**REQUEST**. Exact reproduction required: the lines below from the line with "There are many" to the line with "[Geolocation Utils](geolocation-utils-addon.md) |", both ends included, and no others.

**DATA SECTION**.
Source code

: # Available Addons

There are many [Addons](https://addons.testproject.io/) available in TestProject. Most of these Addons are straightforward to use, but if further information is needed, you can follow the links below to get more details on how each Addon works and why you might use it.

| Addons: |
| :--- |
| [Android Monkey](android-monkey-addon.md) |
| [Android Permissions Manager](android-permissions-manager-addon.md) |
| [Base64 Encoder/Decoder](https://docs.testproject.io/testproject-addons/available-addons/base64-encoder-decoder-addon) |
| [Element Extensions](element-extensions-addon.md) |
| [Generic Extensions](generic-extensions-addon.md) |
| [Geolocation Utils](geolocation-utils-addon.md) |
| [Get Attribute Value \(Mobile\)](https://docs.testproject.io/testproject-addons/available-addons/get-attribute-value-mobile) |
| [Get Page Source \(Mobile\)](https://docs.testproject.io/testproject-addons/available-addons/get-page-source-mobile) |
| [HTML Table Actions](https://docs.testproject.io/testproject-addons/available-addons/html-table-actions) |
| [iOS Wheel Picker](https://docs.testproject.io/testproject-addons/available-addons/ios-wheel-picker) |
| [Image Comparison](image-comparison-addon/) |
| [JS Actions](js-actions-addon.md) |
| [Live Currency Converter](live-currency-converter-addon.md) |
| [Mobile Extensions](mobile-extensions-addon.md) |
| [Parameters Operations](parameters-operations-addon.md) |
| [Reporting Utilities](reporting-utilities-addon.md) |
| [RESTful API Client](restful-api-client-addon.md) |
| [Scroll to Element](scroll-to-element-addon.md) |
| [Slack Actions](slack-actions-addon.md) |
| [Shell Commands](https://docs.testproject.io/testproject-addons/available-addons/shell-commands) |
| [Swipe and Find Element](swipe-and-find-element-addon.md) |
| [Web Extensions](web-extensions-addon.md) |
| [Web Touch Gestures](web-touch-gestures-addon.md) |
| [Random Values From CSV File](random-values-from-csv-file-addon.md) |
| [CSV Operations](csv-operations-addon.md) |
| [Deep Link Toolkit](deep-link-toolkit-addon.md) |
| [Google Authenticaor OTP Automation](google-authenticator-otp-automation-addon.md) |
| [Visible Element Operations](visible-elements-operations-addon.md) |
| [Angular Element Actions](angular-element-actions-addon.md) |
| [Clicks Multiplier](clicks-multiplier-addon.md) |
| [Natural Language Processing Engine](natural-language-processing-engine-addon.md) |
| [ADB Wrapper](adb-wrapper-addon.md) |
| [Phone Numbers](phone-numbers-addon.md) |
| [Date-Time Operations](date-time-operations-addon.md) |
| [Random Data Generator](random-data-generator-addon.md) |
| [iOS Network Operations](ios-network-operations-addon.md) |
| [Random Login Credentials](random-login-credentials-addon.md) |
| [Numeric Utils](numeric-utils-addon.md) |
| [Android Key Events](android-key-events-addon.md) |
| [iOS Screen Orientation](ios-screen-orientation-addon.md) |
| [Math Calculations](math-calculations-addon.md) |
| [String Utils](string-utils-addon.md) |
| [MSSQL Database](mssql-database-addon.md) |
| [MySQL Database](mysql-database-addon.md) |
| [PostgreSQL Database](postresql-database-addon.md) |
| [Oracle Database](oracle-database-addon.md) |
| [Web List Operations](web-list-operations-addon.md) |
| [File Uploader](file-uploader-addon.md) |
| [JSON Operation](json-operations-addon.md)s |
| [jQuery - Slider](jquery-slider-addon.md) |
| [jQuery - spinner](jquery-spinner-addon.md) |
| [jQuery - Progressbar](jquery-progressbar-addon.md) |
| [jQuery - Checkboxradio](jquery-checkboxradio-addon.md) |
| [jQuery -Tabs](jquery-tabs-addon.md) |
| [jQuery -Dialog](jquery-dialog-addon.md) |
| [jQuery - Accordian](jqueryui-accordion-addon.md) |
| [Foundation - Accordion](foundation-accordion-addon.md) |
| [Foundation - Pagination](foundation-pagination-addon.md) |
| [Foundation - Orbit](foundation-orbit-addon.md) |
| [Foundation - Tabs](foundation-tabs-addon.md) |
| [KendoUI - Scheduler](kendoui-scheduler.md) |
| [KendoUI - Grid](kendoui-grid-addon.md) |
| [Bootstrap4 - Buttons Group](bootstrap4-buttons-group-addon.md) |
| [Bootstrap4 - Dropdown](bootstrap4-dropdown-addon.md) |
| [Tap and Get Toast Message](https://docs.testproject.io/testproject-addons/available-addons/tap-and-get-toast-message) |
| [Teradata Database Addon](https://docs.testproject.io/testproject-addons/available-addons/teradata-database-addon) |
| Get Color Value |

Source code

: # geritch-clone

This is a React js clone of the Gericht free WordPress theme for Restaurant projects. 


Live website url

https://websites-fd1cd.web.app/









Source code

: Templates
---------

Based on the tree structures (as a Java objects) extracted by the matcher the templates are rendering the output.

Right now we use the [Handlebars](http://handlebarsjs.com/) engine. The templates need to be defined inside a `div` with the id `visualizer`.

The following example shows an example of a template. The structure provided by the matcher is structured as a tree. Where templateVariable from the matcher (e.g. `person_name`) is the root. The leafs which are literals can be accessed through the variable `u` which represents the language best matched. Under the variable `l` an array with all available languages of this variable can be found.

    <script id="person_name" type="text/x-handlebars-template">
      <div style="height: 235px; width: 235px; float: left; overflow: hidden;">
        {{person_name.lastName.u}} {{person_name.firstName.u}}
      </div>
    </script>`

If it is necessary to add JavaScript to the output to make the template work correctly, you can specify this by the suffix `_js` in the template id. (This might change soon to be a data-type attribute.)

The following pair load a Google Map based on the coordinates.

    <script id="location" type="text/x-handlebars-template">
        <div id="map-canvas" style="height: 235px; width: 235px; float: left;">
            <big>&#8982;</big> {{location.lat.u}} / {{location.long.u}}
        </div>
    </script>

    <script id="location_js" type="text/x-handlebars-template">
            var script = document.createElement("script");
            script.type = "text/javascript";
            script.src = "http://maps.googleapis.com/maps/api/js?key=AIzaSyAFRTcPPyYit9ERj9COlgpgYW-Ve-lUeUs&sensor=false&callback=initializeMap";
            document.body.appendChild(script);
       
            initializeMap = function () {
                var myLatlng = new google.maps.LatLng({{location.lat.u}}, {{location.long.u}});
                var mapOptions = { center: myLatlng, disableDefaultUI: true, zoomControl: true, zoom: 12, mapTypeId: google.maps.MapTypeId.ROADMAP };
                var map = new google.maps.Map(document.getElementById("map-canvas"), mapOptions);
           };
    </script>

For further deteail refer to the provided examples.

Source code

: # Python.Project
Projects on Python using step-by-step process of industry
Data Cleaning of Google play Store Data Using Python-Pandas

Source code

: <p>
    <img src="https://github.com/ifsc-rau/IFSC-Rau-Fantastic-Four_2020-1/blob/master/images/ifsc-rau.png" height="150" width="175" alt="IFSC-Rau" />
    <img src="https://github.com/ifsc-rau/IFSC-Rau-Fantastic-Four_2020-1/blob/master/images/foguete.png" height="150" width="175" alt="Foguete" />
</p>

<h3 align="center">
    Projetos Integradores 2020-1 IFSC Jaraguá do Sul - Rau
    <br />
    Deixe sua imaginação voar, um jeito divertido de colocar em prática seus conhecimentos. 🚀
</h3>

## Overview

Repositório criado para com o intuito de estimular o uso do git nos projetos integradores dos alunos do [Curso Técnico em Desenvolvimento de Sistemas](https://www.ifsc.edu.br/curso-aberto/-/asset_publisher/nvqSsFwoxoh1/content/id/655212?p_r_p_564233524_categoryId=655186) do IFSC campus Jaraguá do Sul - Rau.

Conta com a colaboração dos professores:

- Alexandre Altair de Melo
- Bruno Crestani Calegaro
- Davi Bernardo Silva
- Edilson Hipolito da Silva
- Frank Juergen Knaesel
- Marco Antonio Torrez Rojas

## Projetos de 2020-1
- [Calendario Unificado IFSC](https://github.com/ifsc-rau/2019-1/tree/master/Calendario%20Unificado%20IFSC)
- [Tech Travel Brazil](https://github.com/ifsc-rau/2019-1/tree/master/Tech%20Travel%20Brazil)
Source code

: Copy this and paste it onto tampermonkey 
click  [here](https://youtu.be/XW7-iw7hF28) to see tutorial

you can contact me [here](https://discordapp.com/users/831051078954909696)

**PROBLEM SOLUTION**.
There are many [Addons](https://addons.testproject.io/) available in TestProject. Most of these Addons are straightforward to use, but if further information is needed, you can follow the links below to get more details on how each Addon works and why you might use it.

| Addons: |
| :--- |
| [Android Monkey](android-monkey-addon.md) |
| [Android Permissions Manager](android-permissions-manager-addon.md) |
| [Base64 Encoder/Decoder](https://docs.testproject.io/testproject-addons/available-addons/base64-encoder-decoder-addon) |
| [Element Extensions](element-extensions-addon.md) |
| [Generic Extensions](generic-extensions-addon.md) |
| [Geolocation Utils](geolocation-utils-addon.md) |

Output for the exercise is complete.